Белов был почти уверен, что этот молоденький солдатик наш, свой; надо бы как-то договориться с ним, чтоб отпустил, и Белов одобрительно вспомнил:

— Лихо ты фрицев заделал… там, в поле… Друга твоего видел… Что же не закрыл ему глаза, не похоронил? — Он неотрывно смотрел Саше в лицо и сразу заметил, как оно дрогнуло. — Торопился?.. Нет, значит, здесь наших…

— Заделал — не заделал — не ваша забота.

— Как знать, — перебил Белов.

— Мы ведь тут не в лото встретились поиграть. Последний раз спрашиваю: куда идете?

— Из окружения, к своим, — отчеканил Белов.

— Полк, дивизия?

Белов назвал. Эту дивизию Саша знал, на участке обороны названного полка он и Муталиб переходили линию фронта. Значит, дивизия отступила… Вот в чем дело!.. Если, конечно… этот говорит правду.

— Оружие есть? — спросил Саша.

— Вот. — Белов отдал маузер. — Пустой…

— Значит, попутчики? — прищурив глаз, все еще проверял незнакомца Саша.

— Вместе нам ни к чему, — покачал головой Белов. — Поодиночке вернее. Меньше шуму и больше согласия…

— Странно вы рассуждаете… Вдвоем все-таки надежнее.

— Одолжил бы ты мне для надежности десяток патронов маузер снарядить. Авось отдам при случае… И пожелаем друг другу счастливого пути.

— У меня ведь и карта…

Да я и без нее могу… Нюх у меня на них теперь собачий, — Белов вспомнил о фельдфебеле, его зубах и широкой бычьей шее. «Вот привязался, — думал он о Саше. — У него и патроны, и харч, наверное… Но одному надежнее. Кто знает, что он за малый?.. В такой дороге несогласие — смерть».

Теперь они сидели оба на ольхе. Саша достал кисет. Предложил. Он видел, с какой жадностью и вместе с тем осторожностью Белов сыпал махру в обрывок газеты, как плотно и умело сворачивал самокрутку, как медленно и глубоко затягивался, прикрыв от наслаждения глаза.

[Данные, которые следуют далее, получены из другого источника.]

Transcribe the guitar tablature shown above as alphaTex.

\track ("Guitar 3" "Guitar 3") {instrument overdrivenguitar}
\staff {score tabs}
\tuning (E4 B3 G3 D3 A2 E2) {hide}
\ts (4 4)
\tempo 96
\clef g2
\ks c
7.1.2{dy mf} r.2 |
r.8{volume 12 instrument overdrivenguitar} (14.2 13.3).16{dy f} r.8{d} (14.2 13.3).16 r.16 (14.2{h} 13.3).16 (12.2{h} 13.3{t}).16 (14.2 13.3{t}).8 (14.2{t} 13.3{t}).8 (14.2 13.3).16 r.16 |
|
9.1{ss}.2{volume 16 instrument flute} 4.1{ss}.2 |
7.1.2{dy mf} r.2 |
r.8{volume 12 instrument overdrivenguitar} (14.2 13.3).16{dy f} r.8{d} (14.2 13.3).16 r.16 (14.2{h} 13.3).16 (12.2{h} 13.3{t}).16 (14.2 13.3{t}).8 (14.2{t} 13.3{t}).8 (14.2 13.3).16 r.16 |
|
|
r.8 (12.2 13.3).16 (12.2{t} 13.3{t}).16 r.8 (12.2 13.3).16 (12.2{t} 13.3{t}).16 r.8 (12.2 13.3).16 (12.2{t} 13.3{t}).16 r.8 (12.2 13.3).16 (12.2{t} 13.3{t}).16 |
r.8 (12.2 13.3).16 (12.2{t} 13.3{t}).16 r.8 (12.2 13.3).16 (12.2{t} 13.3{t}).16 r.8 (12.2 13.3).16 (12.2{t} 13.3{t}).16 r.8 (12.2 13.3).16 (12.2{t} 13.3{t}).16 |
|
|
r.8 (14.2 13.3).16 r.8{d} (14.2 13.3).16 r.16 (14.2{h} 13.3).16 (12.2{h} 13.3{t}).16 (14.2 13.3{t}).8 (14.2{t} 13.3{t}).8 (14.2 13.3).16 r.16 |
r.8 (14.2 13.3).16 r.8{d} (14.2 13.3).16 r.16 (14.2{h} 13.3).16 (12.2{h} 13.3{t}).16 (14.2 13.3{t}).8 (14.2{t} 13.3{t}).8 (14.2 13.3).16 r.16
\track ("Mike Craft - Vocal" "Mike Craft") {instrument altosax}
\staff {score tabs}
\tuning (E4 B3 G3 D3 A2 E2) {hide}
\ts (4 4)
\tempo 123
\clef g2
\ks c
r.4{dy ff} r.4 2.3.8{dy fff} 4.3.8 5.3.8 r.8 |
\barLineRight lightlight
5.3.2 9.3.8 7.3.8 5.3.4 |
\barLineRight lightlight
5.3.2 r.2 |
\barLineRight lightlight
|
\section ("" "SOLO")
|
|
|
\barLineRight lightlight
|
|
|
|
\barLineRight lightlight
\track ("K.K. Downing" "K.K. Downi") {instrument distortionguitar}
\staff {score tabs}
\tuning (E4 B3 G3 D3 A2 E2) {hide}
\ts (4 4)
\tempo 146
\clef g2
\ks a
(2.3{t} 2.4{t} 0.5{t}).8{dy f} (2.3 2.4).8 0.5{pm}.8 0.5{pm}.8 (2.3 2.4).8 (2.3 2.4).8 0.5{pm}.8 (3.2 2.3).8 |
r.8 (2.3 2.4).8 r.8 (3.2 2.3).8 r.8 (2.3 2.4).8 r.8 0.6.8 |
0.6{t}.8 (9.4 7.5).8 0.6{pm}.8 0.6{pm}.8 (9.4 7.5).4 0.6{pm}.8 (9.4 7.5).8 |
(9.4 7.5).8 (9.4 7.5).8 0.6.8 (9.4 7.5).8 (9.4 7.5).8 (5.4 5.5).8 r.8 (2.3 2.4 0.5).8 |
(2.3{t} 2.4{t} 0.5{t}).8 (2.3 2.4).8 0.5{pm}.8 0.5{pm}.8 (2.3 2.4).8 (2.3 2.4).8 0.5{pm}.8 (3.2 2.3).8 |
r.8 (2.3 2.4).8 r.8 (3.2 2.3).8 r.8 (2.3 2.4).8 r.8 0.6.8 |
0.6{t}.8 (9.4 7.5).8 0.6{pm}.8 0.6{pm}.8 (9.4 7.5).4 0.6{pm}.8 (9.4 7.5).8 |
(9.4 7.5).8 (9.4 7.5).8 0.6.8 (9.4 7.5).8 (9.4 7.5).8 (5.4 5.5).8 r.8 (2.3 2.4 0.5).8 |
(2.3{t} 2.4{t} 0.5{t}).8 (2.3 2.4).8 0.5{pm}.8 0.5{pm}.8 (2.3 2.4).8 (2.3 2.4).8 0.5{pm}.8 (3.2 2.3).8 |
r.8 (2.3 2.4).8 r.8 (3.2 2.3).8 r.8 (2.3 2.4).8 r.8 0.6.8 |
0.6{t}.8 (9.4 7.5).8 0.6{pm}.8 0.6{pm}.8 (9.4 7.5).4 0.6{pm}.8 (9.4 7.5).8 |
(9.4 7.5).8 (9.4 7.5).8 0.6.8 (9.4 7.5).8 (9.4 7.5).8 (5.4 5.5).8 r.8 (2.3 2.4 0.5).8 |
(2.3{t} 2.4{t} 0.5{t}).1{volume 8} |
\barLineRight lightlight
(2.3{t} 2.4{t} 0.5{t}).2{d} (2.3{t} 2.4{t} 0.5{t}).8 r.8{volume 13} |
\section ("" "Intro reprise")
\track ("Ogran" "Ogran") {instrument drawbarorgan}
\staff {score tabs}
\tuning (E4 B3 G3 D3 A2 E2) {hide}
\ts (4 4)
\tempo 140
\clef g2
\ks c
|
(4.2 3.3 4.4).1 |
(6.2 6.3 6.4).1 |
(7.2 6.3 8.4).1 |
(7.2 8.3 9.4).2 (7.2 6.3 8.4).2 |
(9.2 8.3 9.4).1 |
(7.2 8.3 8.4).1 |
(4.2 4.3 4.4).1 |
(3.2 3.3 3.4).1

— Давно не курил, — сказал Белов, слюнявя самокрутку у низко обгоревшего края, чувствуя, как легко и приятно кружится голова. — Так что, дашь патронов?

— Не понимаю вас. — Саша пожал плечами.

— Настырный ты хлопец! Боишься один, что ли?

— Вы что, не представляете, где мы? — не отвечая на обидный вопрос, спросил Саша.

— Ладно, — погодя отозвался Белов, экономно погасил окурок, спрятал в карман. — Хочется тебе вместе со мной? Идем. Только помни: в няньки не гожусь, делать буду то, что сам определю, с советами не лезь и вопросами душу не тревожь.

— Да-а-а… Условия… — протянул Саша. — Возьмите свою бесполезную игрушку. — Потом развязал вещмешок, зачерпнул горсть патронов от автомата. — Нате… — но задержал руку. — А может, вы дезертир?

— Дезертир? — сверкнул Белов глазами, не принял шутки. — Значит, никак по твоей мерке не выше?.. Прыткий ты, солдат. Поглядим, не упреешь ли, — и сердито умолк. Не глядя на Сашу, вытащил из маузера обойму.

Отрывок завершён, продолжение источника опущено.